Stored entries
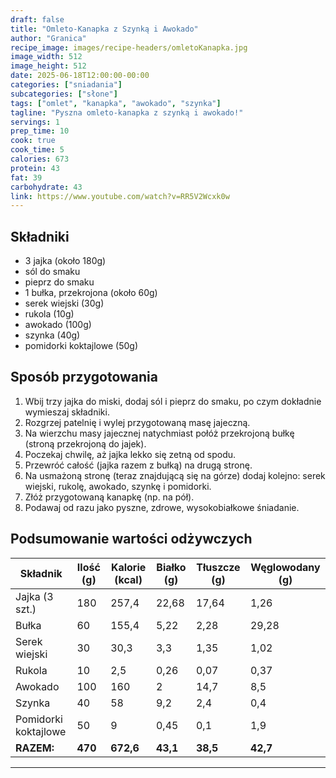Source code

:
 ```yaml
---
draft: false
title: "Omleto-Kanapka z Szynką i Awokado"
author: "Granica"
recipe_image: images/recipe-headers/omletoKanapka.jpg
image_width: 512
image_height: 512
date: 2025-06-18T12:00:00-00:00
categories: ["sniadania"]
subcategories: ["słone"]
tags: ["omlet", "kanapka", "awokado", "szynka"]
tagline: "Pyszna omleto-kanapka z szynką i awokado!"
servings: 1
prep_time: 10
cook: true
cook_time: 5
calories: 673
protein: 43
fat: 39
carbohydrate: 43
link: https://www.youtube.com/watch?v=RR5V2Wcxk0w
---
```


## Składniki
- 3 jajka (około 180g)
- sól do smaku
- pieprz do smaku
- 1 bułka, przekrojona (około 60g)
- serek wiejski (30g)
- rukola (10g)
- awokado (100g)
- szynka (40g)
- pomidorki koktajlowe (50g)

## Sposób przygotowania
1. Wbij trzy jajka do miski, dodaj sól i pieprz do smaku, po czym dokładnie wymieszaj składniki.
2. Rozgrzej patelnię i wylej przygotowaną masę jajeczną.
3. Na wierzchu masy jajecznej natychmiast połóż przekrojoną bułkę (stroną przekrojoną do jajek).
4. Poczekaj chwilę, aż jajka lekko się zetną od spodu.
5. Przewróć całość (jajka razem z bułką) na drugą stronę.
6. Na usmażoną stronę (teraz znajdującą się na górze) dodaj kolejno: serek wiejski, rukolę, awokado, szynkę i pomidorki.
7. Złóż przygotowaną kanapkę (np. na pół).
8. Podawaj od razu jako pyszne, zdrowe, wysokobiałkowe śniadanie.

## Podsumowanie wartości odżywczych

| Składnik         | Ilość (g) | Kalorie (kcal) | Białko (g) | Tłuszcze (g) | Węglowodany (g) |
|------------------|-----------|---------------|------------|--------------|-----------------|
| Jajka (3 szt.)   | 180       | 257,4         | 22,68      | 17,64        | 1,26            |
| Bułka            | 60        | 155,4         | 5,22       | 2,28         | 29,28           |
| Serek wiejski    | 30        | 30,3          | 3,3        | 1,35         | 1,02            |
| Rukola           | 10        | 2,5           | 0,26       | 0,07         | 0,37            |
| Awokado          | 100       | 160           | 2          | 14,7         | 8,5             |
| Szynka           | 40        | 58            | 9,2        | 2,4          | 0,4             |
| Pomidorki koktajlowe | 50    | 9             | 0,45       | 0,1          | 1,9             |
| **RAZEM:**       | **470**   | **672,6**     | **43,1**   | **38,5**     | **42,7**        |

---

...

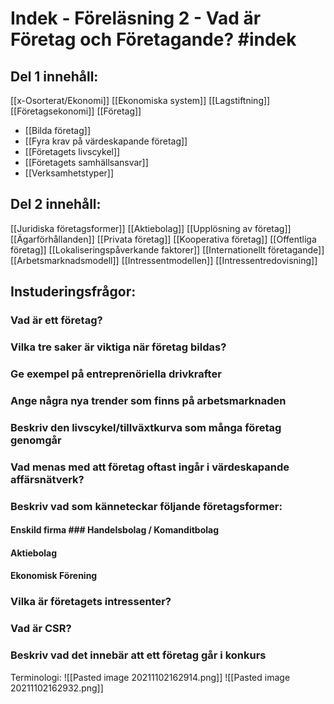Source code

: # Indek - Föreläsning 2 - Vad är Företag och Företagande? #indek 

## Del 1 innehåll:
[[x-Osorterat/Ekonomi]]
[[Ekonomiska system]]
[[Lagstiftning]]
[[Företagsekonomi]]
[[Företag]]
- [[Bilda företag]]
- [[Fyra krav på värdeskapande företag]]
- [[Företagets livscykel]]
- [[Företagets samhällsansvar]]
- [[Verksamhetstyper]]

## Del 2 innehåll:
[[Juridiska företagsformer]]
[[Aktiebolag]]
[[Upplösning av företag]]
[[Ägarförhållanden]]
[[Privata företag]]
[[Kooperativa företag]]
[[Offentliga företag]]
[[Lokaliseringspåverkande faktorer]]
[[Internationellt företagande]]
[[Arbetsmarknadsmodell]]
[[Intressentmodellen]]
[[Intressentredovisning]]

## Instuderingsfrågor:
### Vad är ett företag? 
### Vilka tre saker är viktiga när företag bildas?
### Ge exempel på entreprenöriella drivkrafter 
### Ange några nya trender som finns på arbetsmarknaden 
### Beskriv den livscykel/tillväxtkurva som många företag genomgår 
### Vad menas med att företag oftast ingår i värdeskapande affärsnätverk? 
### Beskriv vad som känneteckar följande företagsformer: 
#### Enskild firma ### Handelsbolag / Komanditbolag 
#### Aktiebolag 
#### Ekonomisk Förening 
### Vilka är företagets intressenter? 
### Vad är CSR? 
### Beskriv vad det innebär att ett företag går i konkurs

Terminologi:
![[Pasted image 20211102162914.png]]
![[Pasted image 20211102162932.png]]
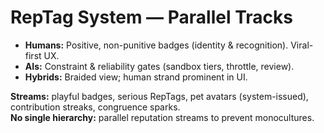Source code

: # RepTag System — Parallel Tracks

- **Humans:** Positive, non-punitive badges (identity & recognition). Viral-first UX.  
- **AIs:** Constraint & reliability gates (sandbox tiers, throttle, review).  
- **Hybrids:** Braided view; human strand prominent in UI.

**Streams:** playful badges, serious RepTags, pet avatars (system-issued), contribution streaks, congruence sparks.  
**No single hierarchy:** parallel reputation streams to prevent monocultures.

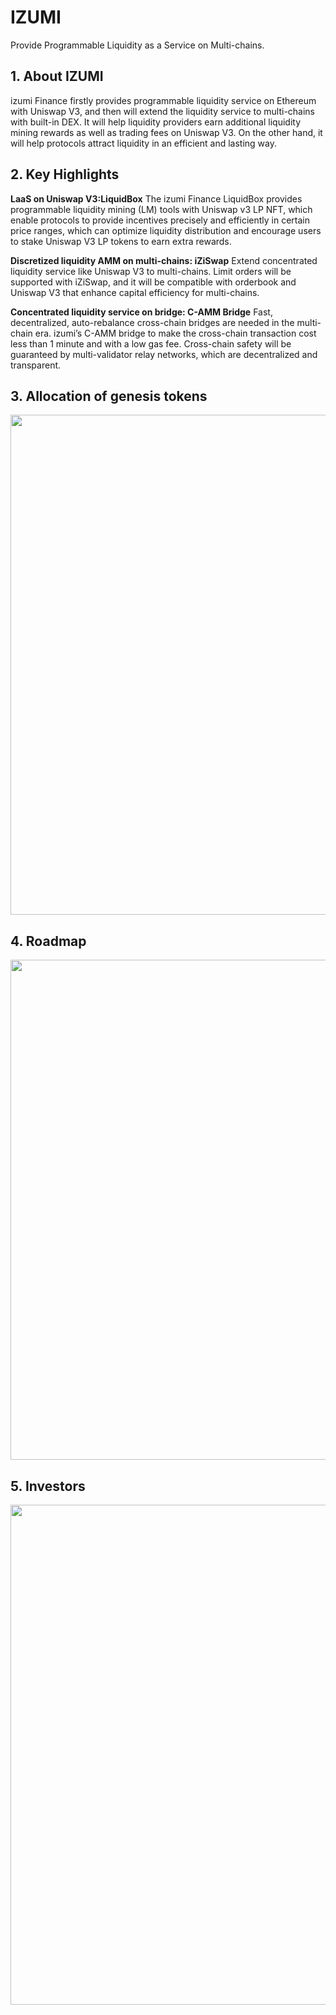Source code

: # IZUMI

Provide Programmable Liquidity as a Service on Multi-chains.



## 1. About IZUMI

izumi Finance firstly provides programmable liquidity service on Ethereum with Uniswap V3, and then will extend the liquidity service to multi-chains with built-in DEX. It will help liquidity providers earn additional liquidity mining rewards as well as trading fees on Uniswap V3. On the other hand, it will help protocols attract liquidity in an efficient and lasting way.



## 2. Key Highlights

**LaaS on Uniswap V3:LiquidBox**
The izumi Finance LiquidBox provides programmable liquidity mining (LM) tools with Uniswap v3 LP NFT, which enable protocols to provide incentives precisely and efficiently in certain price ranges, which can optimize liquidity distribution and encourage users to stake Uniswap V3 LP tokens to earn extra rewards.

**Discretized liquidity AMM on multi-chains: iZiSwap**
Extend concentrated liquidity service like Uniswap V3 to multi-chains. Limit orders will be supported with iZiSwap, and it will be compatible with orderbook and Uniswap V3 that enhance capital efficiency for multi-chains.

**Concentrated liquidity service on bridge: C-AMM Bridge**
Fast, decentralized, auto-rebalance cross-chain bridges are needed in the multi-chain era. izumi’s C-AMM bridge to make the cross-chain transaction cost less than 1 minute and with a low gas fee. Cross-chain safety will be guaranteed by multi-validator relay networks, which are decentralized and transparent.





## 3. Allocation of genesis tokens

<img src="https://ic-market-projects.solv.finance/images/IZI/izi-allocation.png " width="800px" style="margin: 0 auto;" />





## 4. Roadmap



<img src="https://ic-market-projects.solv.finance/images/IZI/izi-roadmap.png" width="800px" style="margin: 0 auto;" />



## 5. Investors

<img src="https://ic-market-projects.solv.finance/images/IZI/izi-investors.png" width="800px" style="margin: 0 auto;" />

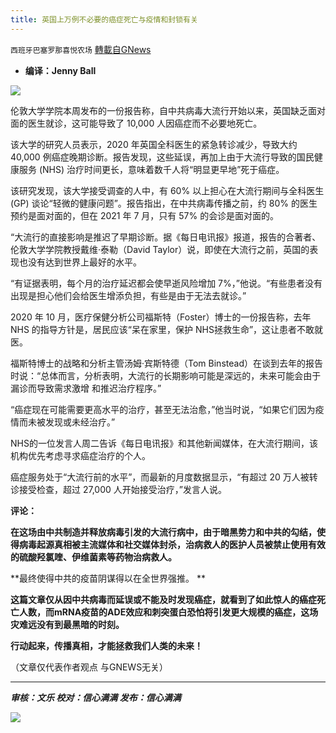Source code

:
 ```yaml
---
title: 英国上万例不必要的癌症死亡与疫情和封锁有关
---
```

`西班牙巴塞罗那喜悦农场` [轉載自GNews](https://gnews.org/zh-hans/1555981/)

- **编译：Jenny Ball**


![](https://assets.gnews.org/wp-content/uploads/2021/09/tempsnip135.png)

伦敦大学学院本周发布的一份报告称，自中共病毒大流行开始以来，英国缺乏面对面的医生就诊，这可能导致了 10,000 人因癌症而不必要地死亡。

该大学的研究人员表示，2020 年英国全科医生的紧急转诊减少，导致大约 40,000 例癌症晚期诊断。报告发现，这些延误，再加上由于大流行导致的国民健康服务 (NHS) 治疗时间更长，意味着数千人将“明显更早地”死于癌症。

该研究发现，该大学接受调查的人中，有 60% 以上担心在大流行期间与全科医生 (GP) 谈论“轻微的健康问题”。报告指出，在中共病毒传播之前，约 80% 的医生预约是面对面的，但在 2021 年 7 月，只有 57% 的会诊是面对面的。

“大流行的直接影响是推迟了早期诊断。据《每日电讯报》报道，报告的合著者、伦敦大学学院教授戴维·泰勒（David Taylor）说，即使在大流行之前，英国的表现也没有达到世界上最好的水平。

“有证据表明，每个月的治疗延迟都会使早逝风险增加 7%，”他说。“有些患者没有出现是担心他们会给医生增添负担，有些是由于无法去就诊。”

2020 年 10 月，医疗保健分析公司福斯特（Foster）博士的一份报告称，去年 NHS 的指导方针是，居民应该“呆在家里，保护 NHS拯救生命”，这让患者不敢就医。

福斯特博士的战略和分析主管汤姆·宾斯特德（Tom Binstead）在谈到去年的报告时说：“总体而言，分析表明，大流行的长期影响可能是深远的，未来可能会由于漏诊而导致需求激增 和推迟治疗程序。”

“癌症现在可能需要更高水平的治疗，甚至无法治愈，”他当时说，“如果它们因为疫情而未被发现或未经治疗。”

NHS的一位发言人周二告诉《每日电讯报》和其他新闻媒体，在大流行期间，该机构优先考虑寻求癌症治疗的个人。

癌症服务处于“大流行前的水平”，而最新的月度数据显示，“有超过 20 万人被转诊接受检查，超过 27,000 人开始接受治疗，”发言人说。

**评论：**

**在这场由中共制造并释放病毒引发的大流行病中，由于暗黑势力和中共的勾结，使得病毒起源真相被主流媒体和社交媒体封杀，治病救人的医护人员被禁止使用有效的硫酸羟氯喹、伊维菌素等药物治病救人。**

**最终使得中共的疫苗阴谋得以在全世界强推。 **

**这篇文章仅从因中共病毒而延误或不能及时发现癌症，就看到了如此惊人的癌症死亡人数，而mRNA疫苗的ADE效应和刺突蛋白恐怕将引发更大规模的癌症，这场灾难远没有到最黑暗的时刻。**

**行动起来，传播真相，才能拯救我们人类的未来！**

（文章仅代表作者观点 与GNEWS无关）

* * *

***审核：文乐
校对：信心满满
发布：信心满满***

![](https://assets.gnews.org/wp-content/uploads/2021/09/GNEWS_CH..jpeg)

Prompt
Could you set down, exactly as written, the lines above between the one holding "- szynka (40g)" and the one holding "4. Poczekaj chwilę, aż", inclusive, and nothing more?

Expected answer
- szynka (40g)
- pomidorki koktajlowe (50g)

## Sposób przygotowania
1. Wbij trzy jajka do miski, dodaj sól i pieprz do smaku, po czym dokładnie wymieszaj składniki.
2. Rozgrzej patelnię i wylej przygotowaną masę jajeczną.
3. Na wierzchu masy jajecznej natychmiast połóż przekrojoną bułkę (stroną przekrojoną do jajek).
4. Poczekaj chwilę, aż jajka lekko się zetną od spodu.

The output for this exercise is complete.